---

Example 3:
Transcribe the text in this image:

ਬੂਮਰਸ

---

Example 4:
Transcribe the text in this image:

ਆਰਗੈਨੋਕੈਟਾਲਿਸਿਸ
_____
▶ [Problem to work on] Reproduce each record exactly, leaving nothing out.

▶ [Response area]
---

Example 3:
Transcribe the text in this image:

ਬੂਮਰਸ

---

Example 4:
Transcribe the text in this image:

ਆਰਗੈਨੋਕੈਟਾਲਿਸਿਸ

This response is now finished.